THE STORY OF THE COLLECTIVE

OUR ORIGIN

It’s been quite some time since Mom brought home an old stack of Marvel Tales from a woman she worked with. The 25 cent reprints that collected the early issues of Spider-Man and various other Strange Tales. That was my introduction to superheroes, more telling, Marvel superheroes. Until that time my prized collection was an incomplete collection of the Planet of the Apes magazines, rolled spines, tattered covers and read cover to cover multiple times.

When that little space movie hit the theaters in the summer of ’77, it filled a void as much as the trials of Peter Parker and Dungeons and Dragons a few years later. We were Stranger Things. But the biggest dimension door into this real world was, when out with friends on Bradenton Beach, I bought Uncanny X-Men #111 off the stands back when you could find comics in nearly every convenience store. The Byrne-Clermont days were in the opening act and they would produce what would drive Marvel comics for decades to come. My friends and I would wait out the long months for when the next chapter would hit the stands.

ORLANDO CON

As a teenager, my brothers and I would descend on the annual Orlando Con run by Jim Ivey in search for the missing pieces of our comic runs.

There I would find a full priced X-Men 94 for all of $24, buy it, circle the room, and then return it and pay the additional $24 to get the even nicer copy next to it. As for the older Fantastic Four, Avengers and Spider-Man issues, they were nice, inexpensive and available.

The highly coveted death of Gwen Stacey and the next issue, the death of the Green Goblin, became scarce at $12 each, only to resurface in abundance once the price jumped to $15.

FEBRUARY 1, 1983

A few years later, my brothers and I combined collections, which would be what gave birth to Coliseum of Comics.

It was a one-man adventure for the better part of the first ten years as I would distanced myself to work a “real” job, and pretend to go to school.  However I found myself coming back into the fold in ’93. 

PREDICTIONS

“It’s tough to make predictions, especially about the future.” ~ Yogi Berra

The industry was changing, but it also remained cyclical, all the way up through the rise of Image Comics and the internet. I met one of my idols, John Byrne, at a downtown MegaCon in the mid-nineties and listened as he predicted the fall of the industry by 2000. Many years later I found myself seated in a room with the late Darwin Cook, Terry Moore and Jim Valentino as they predicted how the internet would soon take over the comic world and make comic book stores obsolete. We all watched the fall of the local video and record stores and were told how we would soon follow. We watched as Marvel, DC and Hasbro attempted to push our collectors to their online outlets for their digital books and cards, only to discover they couldn’t replace the tangible collectibles the fan base loved.

We had New Comic Wednesday, and we had a community that wanted to gather and talk comics and roll dice and collect what they liked. And many of us in the industry embraced that.

A DIFFERENT VISION

There were still pitfalls along the way and differences of opinion.
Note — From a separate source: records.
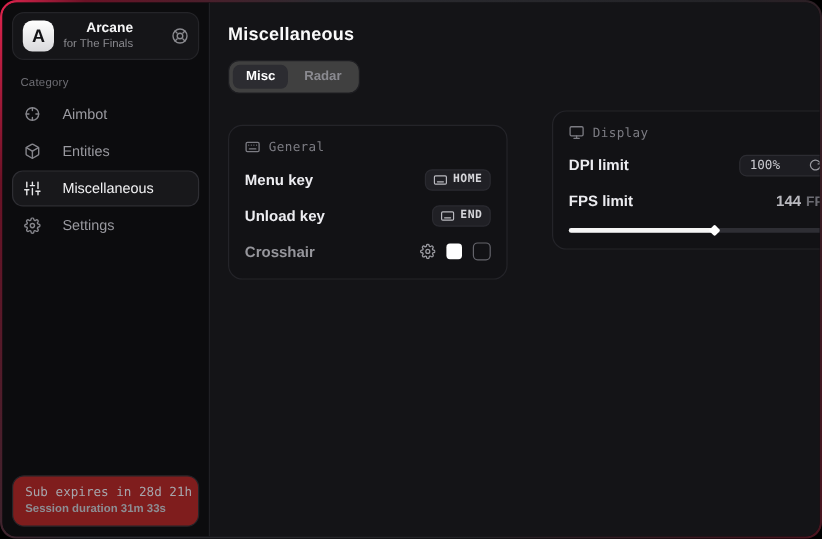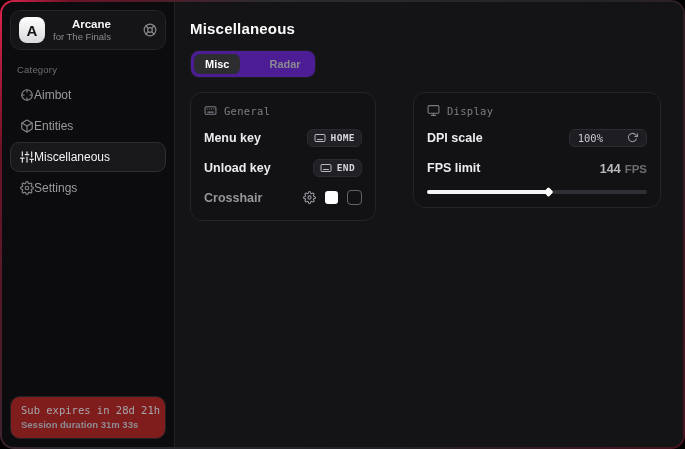--- a/index.html
+++ b/index.html
@@ -33,56 +33,56 @@
     display:grid; place-items:center; font-weight:800; font-size:15px;
   }
   .brand-name { font-size:11.5px; font-weight:700; color:#f5f5f6; line-height:1.25;text-align:right; }
   .brand-sub  { font-size:9.5px; color:#8a8a8f; line-height:1.25; }
   .brand-card .icon { margin-left:auto; color:#8a8a8f; display:flex; }
   .category {
     margin:14px 6px 5px 7px; font-size:9.5px; color:#6e6e74; letter-spacing:.2px;
   }
   .nav { display:flex; flex-direction:column; gap:1px; }
   .nav-item {
-    display:flex; align-items:center; gap:0;
+    display:flex; align-items:center; gap:18px;
     padding:7px 9px; border-radius:9px; border:1px solid transparent;
     color:#9a9aa0; font-size:12px; font-weight:500; cursor:pointer;
   }
   .nav-item .icon { display:flex; color:#85858b; }
   .nav-item.active { color:#f2f2f4; background:#18181b; border-color:#2e2e33; }
   .nav-item.active .icon { color:#e8e8ea; }
   .spacer { flex:1; }
   .sub-card {
     background:#7f1d1d; border:1px solid #242428; border-radius:10px;
     padding:7px 10px 8px;
   }
   .sub-line1 {
     font-family:"DejaVu Sans Mono", monospace;
     font-size:10.5px; color:#a6a6ac; white-space:nowrap;
   }
   .sub-line2 { font-size:9.5px; font-weight:700; color:#8d8d93; margin-top:3px; }
   
   .main { flex:1; background:#141417; padding:18px 16px 16px 15px; }
   .page-title { margin:0; font-size:15px; font-weight:700; color:#fafafa; letter-spacing:.2px; }
   .tabs {
-    margin-top:13px; display:inline-flex; gap:18px;
-    background:#4c1d95; border:1px solid #1e1e22; border-radius:9px; padding:3px;
+    margin-top:13px; display:inline-flex; gap:2px;
+    background:#404040; border:1px solid #1e1e22; border-radius:9px; padding:3px;
   }
   .tab {
     border:none; background:transparent; color:#8a8a90;
     font-family:"Liberation Sans", sans-serif;
     font-size:11px; font-weight:600; padding:4px 11px; border-radius:6px; cursor:pointer;
   }
   .tab.active { background:#2c2c31; color:#ffffff; }
   .cards { display:flex; gap:12px; margin-top:14px; align-items:flex-start; }
   .card {
     background:#121215; border:1px solid #242429; border-radius:12px;
     padding:11px 13px 13px;
   }
-  .card-general { width:186px; }
+  .card-general { width:233px;margin-top:12px; }
   .card-display { width:248px;margin-left:25px; }
   .card-head {
     display:flex; align-items:center; gap:7px;
     color:#7c7c83; font-family:"DejaVu Sans Mono", monospace;
     font-size:10.5px; letter-spacing:.3px;
   }
   .card-head .icon { display:flex; }
   .row { display:flex; justify-content:space-between; align-items:center; margin-top:11px; min-height:19px; }
   .row-label { font-size:12.5px; font-weight:600; color:#ececf0; }
   .row-label.muted { color:#96969c; }
@@ -253,21 +253,21 @@
             <span class="icon">
               <svg width="13" height="13" viewBox="0 0 24 24" fill="none" stroke="currentColor" stroke-width="2" stroke-linecap="round">
                   <rect x="2" y="3" width="20" height="14" rx="2"></rect>
                   <path d="M8 21h8M12 17v4"></path>
                 </svg>
             </span>
             <span>Display</span>
           </div>
 
           <div class="row">
-            <span class="row-label">DPI scale</span>
+            <span class="row-label">DPI limit</span>
             <button class="select-ctl">
               <span>100%</span>
               <span class="icon">
                 <svg width="11" height="11" viewBox="0 0 24 24" fill="none" stroke="currentColor" stroke-width="2.2" stroke-linecap="round" stroke-linejoin="round">
                     <polyline points="23 4 23 10 17 10"></polyline>
                     <path d="M20.49 15a9 9 0 1 1-2.12-9.36L23 10"></path>
                   </svg>
               </span>
             </button>
           </div>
Coliseum was primed to be widespread and offer comics in a sensible way to many different parts of Florida, but I shared a different vision. My vision was to build one community of people that liked what they liked, from the comic side to the Magic side, to the D&D side, to the table top and board game side. And to the collectible side.

JUNE 1, 2018

On June 1, 2018 we separated from Coliseum and became The Collective: A Comic and Game Community. The split came from the need to explore different visions, nothing more. There are a thousand different comic and games stores in this industry, no two are alike, but The Collective began and will grow with a focus on community. It’s a long phrase for a sign or slogan, but there is no acceptable synonym, so we’re going to take it.
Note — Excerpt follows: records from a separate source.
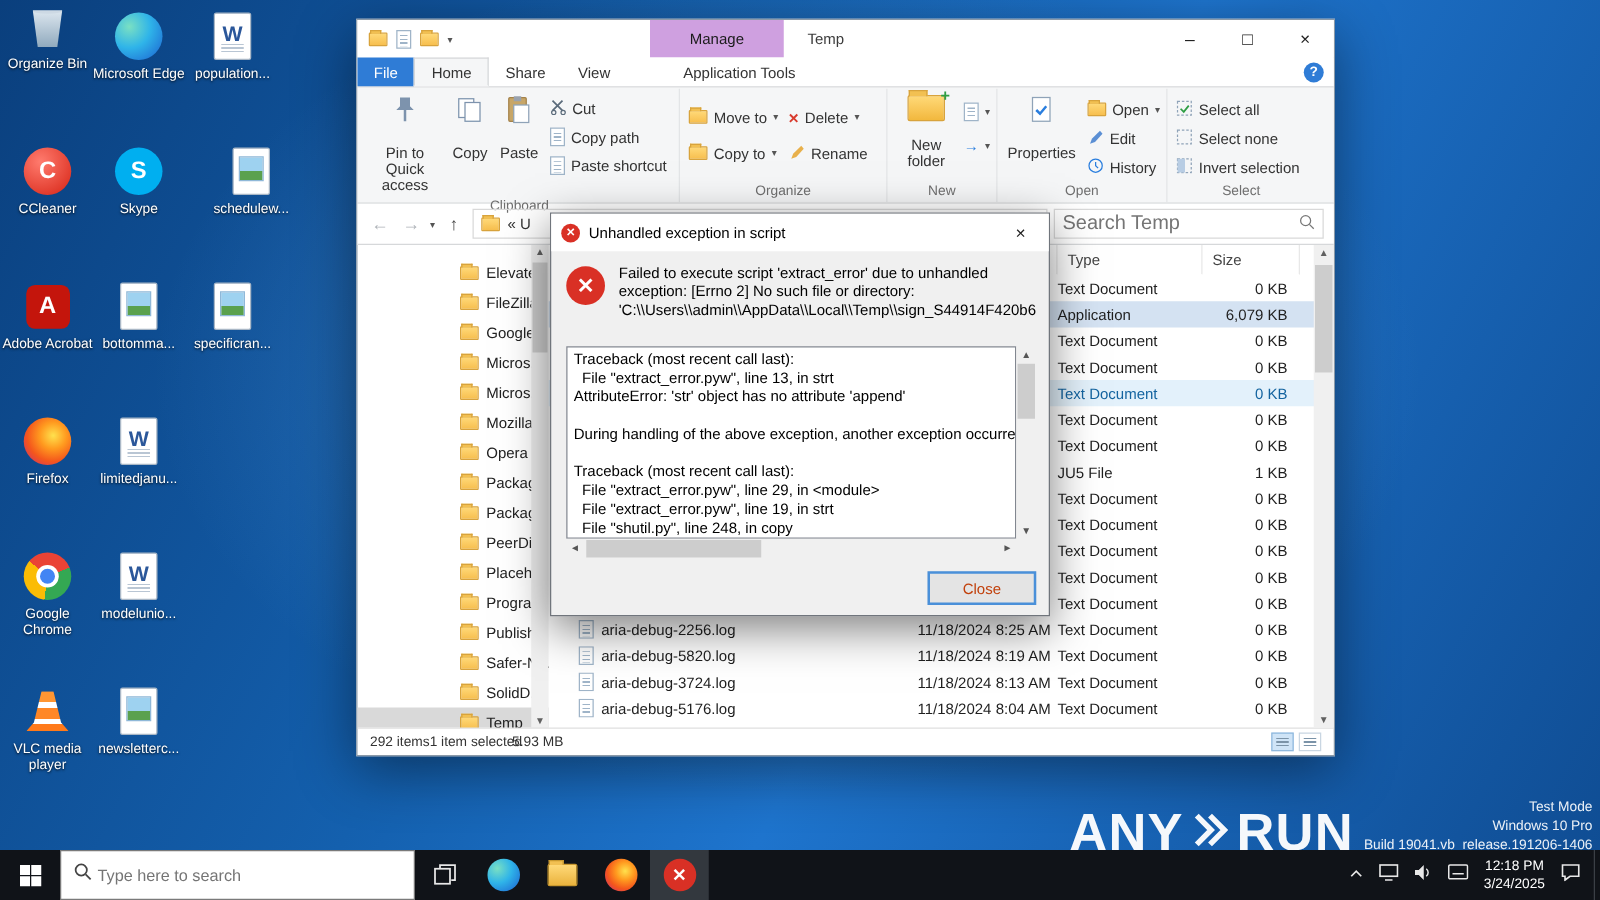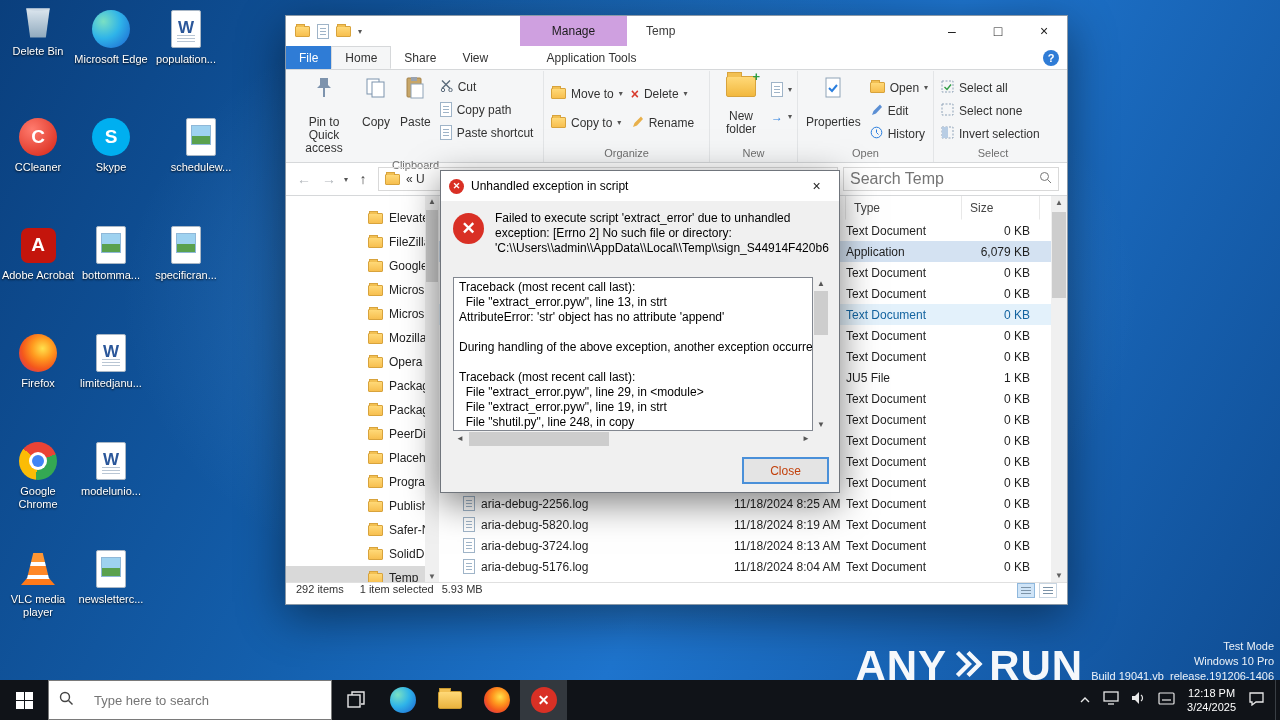--- a/index.html
+++ b/index.html
@@ -78,21 +78,21 @@
 .c-date{width:112px;white-space:nowrap}
 .c-type{width:116px;white-space:nowrap}
 .c-size{width:78px;text-align:right;padding-right:10px;white-space:nowrap}
 .frow.sel{background:#d4e2f2}
 .frow.hov{background:#e3f1fb;color:#1464a0}
 .fdoc{width:12px;height:15px;background:#fff;border:1px solid #9fb4c8;position:relative;flex:none}
 .fdoc::after{content:"";position:absolute;left:2px;right:2px;top:3px;height:9px;background:repeating-linear-gradient(180deg,#9fb4c8 0 1px,transparent 1px 3px)}
 .lsb{position:absolute;right:0;top:0;bottom:0;width:16px;background:#f0f0f0;font-size:8px;color:#606060;text-align:center}
 .lsb .thumb{position:absolute;left:1px;right:1px;top:16px;height:86px;background:#cdcdcd}
 .lsb .a1{position:absolute;top:2px;left:0;right:0}.lsb .a2{position:absolute;bottom:2px;left:0;right:0}
-.status{height:22px;border-top:1px solid #e0e0e0;display:flex;align-items:flex-start;padding:0 10px;gap:16px;font-size:11px;color:#333}
+.status{height:22px;border-top:1px solid #e0e0e0;display:flex;align-items:center;padding:0 10px;font-size:11px;color:#333}
 .vtog{margin-left:auto;display:flex;gap:4px}
 .vt{width:18px;height:15px;border:1px solid #c9d6e2;background:#fff;position:relative}
 .vt.on{background:#cfe4f7;border-color:#8fb8dd}
 .vt::after{content:"";position:absolute;inset:3px;background:repeating-linear-gradient(180deg,#7b93a8 0 1px,transparent 1px 3px)}
 
 .dlg{position:absolute;left:440px;top:170px;width:400px;height:323px;background:#f0f0f0;border:1px solid #70757c;box-shadow:0 10px 34px rgba(0,0,0,.5);font-size:12px;color:#000}
 .dtb{height:30px;background:#fff;display:flex;align-items:center;padding-left:8px;gap:7px}
 .micon{width:15px;height:15px;border-radius:50%;background:#d93025;color:#fff;font-size:9px;font-weight:bold;display:flex;align-items:center;justify-content:center;flex:none}
 .dclose{margin-left:auto;width:45px;height:30px;display:flex;align-items:center;justify-content:center;font-size:14px;color:#222}
 .derr{position:absolute;left:12px;top:42px;width:31px;height:31px;border-radius:50%;background:#d93025;color:#fff;font-size:17px;font-weight:bold;display:flex;align-items:center;justify-content:center}
@@ -109,40 +109,40 @@
 .dbtn{position:absolute;right:10px;bottom:8px;width:87px;height:27px;background:#e4e4e4;border:2px solid #4a90d9;display:flex;align-items:center;justify-content:center;font-size:12px;color:#c2410c}
 
 .wm{position:absolute;right:6px;bottom:34px;display:flex;align-items:flex-end;gap:8px;color:#fff}
 .brand{display:flex;align-items:center;gap:6px;font-weight:bold;font-size:42px;letter-spacing:1px;opacity:.96;line-height:40px}
 .wmeta{font-size:11px;line-height:15px;text-align:right;opacity:.92;padding-bottom:2px}
 
 .task{position:absolute;left:0;bottom:0;width:1280px;height:40px;background:#101318;display:flex;align-items:stretch;color:#fff;z-index:50}
 .start{width:48px;display:flex;align-items:center;justify-content:center}
 .wlogo{width:17px;height:17px;display:grid;grid-template-columns:8px 8px;grid-template-rows:8px 8px;gap:1px}
 .wlogo div{background:#fff}
-.tsearch{width:284px;background:#fff;display:flex;align-items:center;gap:20px;padding:0 10px;border:1px solid #7a7a7a}
+.tsearch{width:284px;background:#fff;display:flex;align-items:center;gap:4px;padding:0 10px;border:1px solid #7a7a7a}
 .tsearch input{border:0;outline:0;background:transparent;font-size:13px;color:#333;flex:1;font-family:inherit;min-width:0}
 .tbtn{width:47px;display:flex;align-items:center;justify-content:center}
 .tbtn.active{background:#33383e}
 .ticon{width:26px;height:26px;border-radius:50%;display:flex;align-items:center;justify-content:center;color:#fff;font-weight:bold}
 .tfold{width:24px;height:18px;background:linear-gradient(180deg,#ffd978,#eab33e);border:1px solid #c9992f;border-radius:2px;position:relative}
 .tfold::before{content:"";position:absolute;top:-4px;left:0;width:10px;height:3px;background:#f2c052;border:1px solid #c9992f;border-bottom:0}
 .tray{margin-left:auto;display:flex;align-items:center;gap:12px;padding:4px 10px}
 .clock{text-align:center;font-size:11px;line-height:14px}
 .sdesk{width:5px;border-left:1px solid #3a3f45}
 </style>
 </head>
 <body>
 
 <div>
   <div class="dicon" style="left:0;top:8">
     <div class="ig">
         <div class="ic-recycle"></div>
       </div>
-    <div class="dlabel">Delete Bin</div>
+    <div class="dlabel">Organize Bin</div>
   </div>
   <div class="dicon" style="left:73px;top:8px">
     <div class="ig">
         <div class="circ ic-edge"></div>
       </div>
     <div class="dlabel">Microsoft Edge</div>
   </div>
   <div class="dicon" style="left:148px;top:8px">
     <div class="ig">
         <div class="ic-page ic-word"></div>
What we’re about, and will continue to be about, is offering a place for everyone to love what they love among others who share their same passions. 

WE ARE …

We’re a comic book store, carrying new comics each Wednesday and a back-stock to fill holes in collections. And trades for those looking to read great complete stories.

We’re a card game store, featuring different formats of Magic and offering a variety of the newest card games, giving players a place to compete each week or just find a pickup game.

The Collective is a miniature game store. A place where you can create miniature armies to battle other armies in a fantasy setting.

We’re a Role Playing store, where you can give birth to your alter ego and set them loose in an adventuring world of orcs and goblins, and the occasional dragon.

And board games, showing friends and family how to bond at a table over dice rolling and deck building, in both cooperative and competitive strategies.

WE ARE THE COLLECTIVE: A COMIC AND GAME COMMUNITY, AN ALL-INCLUSIVE RESORT FOR YOUR MIND, A PLACE FOR YOUR CREATIVITY AND INSPIRATION TO TAKE HOLD.